Sí, porque
primero hay que llegar a la ciudad, luego hacerse con un programa (ah, ¿que eso
se puede resolver on-line? Vaya tela), enterarse de los lugares de proyección,
decidir qué películas se quieren ver, ir a la taquilla para que le digan a uno
que lo que a él le gusta coincide con las preferencias se media humanidad, por
lo que no hay entradas, decidir sobre la marcha sobre películas totalmente
desconocidas y comprar entradas.
Aun así, no ha
ido mal la cosa, porque el 20 de septiembre vi dos, la primera de las cuales es
una francesa interpretada totalmente por actores japoneses y rodada en
Hiroshima con el trasfondo de la bomba atómica. Se trata de una producción de
2016 oficialmente francesa, como digo, denominada Lumières d'été (Luces de
verano), dirigida por Juea-Gabriel Périot y se inscribe dentro de la
sección Nuevos realizadores, pero lo verdaderamente importante es comprobar
cómo todo el horror de las dos primeras bombas atómicas ha sido convertido por
los japoneses en un gigantesco canto a la paz. De hecho, el espacio erigido en
lo que fue el epicentro de la explosión se denomina Parque de la Paz.
Llama mucho la
atención que Luces de verano elude
cuidadosamente cualquier referencia explícita a la devastación de la bomba,
puesto que lo que le interesa es fijar el foco de atención en las personas que
de una u otra manera padecieron las consecuencias de aquella atrocidad.
Con la natural
modestia que le caracteriza, uno ha estado en el Parque de la Paz de Hiroshima,
así como en el museo levantado para recordar todo el poder destructivo de las
armas o los accidentes nucleares y en su momento me sorprendió la voluntad
positiva con que la sociedad de Hiroshima evoca todo aquello, y durante la
proyección de la película me sorprendió que en el filme de Pèriot apenas se
vea, pero muy de refilón y porque no había más remedio, un poco de dicho Parque
y nada más de toda esa explanada dedicada a la memoria pacífica de tantas
muertes.
Este
largometraje se concentra, pues, en las personas que vivieron todo ese espanto
en primera persona y en cómo eso se transmite a las generaciones posteriores,
de tal manera que son tres las edades contempladas: quienes estaban en la
adolescencia o primera juventud en 1945, quienes están en 2016 en la madurez y
quienes son todavía unos niños en este año.
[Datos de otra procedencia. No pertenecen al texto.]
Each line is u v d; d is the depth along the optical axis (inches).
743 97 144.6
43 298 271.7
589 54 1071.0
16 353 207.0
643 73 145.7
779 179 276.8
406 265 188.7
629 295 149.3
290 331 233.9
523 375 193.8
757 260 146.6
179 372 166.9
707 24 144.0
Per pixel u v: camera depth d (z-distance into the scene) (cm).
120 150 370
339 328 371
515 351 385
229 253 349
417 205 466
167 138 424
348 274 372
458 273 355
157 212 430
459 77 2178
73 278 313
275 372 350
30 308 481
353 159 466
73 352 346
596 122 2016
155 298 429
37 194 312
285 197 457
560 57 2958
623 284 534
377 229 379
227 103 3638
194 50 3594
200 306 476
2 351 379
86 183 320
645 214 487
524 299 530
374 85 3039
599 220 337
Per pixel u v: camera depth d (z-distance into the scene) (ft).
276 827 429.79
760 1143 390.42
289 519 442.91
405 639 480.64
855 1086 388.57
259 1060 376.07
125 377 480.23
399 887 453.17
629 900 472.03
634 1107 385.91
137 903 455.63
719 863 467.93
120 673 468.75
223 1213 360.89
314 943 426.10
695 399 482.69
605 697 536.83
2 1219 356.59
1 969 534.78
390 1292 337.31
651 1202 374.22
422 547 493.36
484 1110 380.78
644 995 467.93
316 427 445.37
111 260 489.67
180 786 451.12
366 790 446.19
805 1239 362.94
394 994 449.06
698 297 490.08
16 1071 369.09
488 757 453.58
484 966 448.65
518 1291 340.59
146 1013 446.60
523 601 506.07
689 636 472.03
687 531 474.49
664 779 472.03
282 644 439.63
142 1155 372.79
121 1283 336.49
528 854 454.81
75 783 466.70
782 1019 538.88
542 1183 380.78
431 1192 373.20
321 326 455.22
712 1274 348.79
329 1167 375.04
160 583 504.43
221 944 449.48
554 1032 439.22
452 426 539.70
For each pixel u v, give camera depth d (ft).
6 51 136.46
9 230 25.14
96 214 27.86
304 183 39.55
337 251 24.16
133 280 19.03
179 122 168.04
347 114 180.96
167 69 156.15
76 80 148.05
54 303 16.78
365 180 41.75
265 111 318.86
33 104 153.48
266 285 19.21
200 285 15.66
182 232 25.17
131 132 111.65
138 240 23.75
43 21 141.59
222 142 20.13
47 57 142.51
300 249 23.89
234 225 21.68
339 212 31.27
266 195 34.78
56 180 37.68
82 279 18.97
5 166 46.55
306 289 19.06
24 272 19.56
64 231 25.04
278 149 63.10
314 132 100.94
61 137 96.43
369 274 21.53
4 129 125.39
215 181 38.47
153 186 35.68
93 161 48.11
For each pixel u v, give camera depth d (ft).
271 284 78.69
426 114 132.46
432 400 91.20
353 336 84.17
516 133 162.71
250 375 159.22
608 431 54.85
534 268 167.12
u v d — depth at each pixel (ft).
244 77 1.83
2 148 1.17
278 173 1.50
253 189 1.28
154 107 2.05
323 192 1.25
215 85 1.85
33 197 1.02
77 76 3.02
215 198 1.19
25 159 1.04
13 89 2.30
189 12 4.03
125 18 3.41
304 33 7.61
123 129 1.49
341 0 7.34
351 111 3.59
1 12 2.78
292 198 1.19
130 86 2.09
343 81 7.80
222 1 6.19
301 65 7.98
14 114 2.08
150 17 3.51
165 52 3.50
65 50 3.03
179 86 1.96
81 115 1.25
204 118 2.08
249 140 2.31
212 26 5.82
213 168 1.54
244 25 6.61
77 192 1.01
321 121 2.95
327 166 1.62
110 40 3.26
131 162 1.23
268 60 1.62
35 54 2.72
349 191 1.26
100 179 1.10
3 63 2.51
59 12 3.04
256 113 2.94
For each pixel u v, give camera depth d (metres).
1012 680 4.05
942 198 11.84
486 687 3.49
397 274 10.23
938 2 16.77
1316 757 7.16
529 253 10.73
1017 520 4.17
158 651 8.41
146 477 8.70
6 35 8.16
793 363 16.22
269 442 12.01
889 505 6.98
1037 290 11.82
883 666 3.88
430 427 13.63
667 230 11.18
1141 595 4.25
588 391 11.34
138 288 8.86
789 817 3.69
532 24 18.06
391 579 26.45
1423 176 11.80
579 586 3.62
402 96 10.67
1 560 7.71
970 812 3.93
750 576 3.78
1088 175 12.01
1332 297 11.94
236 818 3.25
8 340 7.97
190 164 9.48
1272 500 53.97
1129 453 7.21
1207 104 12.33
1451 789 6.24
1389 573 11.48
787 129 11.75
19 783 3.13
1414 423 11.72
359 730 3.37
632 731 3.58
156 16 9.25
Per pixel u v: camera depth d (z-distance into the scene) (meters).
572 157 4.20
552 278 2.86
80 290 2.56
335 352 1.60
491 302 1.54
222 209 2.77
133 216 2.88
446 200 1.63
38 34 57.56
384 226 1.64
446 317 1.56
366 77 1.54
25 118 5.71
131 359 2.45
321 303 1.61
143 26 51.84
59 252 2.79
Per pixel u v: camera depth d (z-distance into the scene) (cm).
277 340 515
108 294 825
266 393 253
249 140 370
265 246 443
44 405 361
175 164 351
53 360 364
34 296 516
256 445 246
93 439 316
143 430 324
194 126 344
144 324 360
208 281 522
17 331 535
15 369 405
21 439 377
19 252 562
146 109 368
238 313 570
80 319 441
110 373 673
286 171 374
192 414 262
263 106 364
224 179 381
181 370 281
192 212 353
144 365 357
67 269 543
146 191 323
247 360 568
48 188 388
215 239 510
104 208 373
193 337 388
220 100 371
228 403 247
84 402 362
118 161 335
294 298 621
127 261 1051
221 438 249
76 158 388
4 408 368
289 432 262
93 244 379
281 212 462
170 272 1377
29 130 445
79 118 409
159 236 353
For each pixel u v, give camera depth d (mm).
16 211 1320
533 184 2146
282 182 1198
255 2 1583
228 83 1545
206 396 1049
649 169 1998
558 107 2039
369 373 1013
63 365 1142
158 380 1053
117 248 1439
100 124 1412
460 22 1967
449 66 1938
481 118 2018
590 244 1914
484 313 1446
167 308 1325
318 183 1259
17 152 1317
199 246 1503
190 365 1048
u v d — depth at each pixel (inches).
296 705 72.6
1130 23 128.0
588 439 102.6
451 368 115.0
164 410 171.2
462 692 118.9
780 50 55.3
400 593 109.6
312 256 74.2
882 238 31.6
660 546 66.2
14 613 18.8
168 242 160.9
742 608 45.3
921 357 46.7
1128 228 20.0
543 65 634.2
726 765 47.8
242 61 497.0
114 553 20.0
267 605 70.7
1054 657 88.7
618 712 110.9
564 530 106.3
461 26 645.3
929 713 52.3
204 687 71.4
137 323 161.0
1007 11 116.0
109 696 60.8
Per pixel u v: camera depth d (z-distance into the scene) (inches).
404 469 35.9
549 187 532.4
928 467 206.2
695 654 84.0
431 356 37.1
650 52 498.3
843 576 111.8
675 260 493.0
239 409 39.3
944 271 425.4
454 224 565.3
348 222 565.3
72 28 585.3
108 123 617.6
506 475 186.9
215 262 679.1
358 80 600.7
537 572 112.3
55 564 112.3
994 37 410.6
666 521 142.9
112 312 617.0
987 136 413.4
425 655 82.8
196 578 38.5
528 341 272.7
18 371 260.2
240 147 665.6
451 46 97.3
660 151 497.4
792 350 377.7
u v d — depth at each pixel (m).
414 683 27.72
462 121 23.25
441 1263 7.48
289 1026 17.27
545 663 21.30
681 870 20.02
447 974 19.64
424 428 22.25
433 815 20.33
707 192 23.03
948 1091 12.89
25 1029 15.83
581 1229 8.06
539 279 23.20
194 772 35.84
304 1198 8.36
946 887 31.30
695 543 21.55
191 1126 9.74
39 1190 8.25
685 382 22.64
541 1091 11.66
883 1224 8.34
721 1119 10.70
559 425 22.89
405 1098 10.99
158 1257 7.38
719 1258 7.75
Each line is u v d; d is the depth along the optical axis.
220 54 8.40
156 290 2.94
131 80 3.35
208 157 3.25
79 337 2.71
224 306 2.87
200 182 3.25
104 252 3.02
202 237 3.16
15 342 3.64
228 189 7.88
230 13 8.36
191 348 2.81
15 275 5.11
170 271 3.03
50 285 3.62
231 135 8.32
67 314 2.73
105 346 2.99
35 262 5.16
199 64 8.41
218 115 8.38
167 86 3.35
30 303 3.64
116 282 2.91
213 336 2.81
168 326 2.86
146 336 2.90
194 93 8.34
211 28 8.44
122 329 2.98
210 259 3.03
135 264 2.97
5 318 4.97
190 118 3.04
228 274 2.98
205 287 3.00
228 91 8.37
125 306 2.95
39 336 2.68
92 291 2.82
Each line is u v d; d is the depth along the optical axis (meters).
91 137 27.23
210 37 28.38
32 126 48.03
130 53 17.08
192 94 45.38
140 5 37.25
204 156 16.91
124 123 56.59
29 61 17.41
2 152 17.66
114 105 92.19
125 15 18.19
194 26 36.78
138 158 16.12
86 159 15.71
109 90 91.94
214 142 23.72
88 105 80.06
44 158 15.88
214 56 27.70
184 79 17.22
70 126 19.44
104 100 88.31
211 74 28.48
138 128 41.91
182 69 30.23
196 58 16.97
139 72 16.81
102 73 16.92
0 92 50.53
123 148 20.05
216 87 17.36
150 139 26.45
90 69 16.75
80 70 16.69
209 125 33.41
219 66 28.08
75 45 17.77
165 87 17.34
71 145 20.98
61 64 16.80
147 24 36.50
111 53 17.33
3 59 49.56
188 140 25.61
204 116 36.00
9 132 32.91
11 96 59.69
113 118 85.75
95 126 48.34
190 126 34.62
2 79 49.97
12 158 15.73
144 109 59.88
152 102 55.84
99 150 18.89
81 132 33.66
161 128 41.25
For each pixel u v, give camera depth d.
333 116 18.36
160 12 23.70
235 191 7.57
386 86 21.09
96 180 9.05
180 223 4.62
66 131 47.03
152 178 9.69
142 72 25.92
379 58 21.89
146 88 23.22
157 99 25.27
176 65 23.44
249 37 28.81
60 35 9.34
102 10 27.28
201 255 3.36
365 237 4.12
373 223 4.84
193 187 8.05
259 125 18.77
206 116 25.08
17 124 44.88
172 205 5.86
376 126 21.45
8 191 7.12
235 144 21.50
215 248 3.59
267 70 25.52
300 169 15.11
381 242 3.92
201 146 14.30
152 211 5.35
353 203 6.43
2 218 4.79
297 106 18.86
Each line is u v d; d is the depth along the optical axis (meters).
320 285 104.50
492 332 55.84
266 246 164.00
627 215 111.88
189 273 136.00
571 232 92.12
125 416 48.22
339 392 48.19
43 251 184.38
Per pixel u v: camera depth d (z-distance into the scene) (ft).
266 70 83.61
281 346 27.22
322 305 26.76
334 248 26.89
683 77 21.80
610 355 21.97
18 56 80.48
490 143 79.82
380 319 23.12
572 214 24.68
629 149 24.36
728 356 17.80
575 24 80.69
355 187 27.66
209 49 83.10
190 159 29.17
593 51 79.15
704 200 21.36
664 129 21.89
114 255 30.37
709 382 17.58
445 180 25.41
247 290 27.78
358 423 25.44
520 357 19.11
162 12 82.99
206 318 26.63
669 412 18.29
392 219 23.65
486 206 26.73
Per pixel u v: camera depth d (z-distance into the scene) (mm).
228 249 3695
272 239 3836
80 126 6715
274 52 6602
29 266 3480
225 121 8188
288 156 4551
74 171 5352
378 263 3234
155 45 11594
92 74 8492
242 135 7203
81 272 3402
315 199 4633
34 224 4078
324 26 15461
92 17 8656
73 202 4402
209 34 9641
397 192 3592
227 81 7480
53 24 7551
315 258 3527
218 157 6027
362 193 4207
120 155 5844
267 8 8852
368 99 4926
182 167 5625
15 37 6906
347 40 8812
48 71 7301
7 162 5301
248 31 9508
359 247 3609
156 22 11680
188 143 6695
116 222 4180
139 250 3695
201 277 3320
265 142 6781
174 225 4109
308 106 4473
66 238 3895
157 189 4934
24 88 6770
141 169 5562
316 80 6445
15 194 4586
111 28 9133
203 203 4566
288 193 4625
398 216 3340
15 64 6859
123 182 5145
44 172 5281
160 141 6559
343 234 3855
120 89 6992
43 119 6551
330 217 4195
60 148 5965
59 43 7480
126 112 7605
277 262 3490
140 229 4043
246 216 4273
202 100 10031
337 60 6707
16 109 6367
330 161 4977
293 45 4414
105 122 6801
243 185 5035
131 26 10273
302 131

Todo ello como un coro unánime de
reconciliación, de paz y de dolor por lo sufrido, pero de superación de las
heridas.
Todo un
documento humano que por desgracia no tuvo continuación en la segunda película que
vi ese día, a pesar que por la temática, la exclusión social del lesbianismo,
se prestaba a ello.
Así en principio diré que me ha parecido un planteamiento
ofensivamente maniqueo, porque uno ya ha visto filmes sobre el lesbianismo que
gozan de una exquisita calidad (la canadiense Cuando cae la noche (1995), de Patricia Rozema, o la estadounidense
Los chicos están bien (2010), de Lisa
Cholodenko, a la que probablemente quiere parecerse el largometraje de esta
tarde). Es por ello que un acercamiento a ese tema sobre una perspectiva simplista
y plana, valga la redundancia, se nos antoja harto deficiente.
Ni en el
planteamiento ni en el desarrollo esta película es original o profunda y el
final es pluscuampredecible. Para muestra un botón: de la relación entre las
mujeres, tan sólo sabemos que se dan un piquito de vez en cuando, unos jadeos
detrás de la puerta y que una le compra tabaco a la otra. Sinceramente yo creo
que una cuestión de la importancia como el lesbianismo merece un tratamiento
mucho más profundo, como en su día hicieron Patrizia Rozema o Lisa Cholodenko,
arriba mencionadas.
El filme que
ahora nos ocupa es uno chileno que se denomina Rara (2016) y “No se trata de una película militante”, según
afirmó su directora Pepa San Martín a la
prensa de la Zinemaldia. Y es que, efectivamente, ni como creación reivindicativa
nos sirve, puesto que nada hace más daño a una causa que reducirla a uno o dos
ideas manidas.
Por decir algo
bueno, sí que me gustaron mucho las intervenciones de la hermana pequeña,
perfectamente seleccionada por el equipo de casting.
Al final, todo
el mundo se puso en pie para aclamar a San Martín en la sala del Kursaal donde
se proyectó, menos yo, que estaba sentado junto a una de las protagonistas,
pero me quedé tan hierático como una carta sin abrir.
Pero al final,
final, final, fue galardonada con la Concha de plata en la Sección Territorio
Latinoamericano del Festival Internacional de Cine de San Sebastián. Igual el
raro soy yo.
En todo caso,
lo que resulta muy agradable en las sesiones de la Zinemaldia es que el equipo
técnico de las películas asiste a ellas en medio del público, en unas butacas
reservadas para ellos, pero ya digo que rodeados por el público y no aislados
en una torre de marfil, según suele suceder en otros festivales.
Una gozada
también ver las salas a rebosar de gente de todas las edades.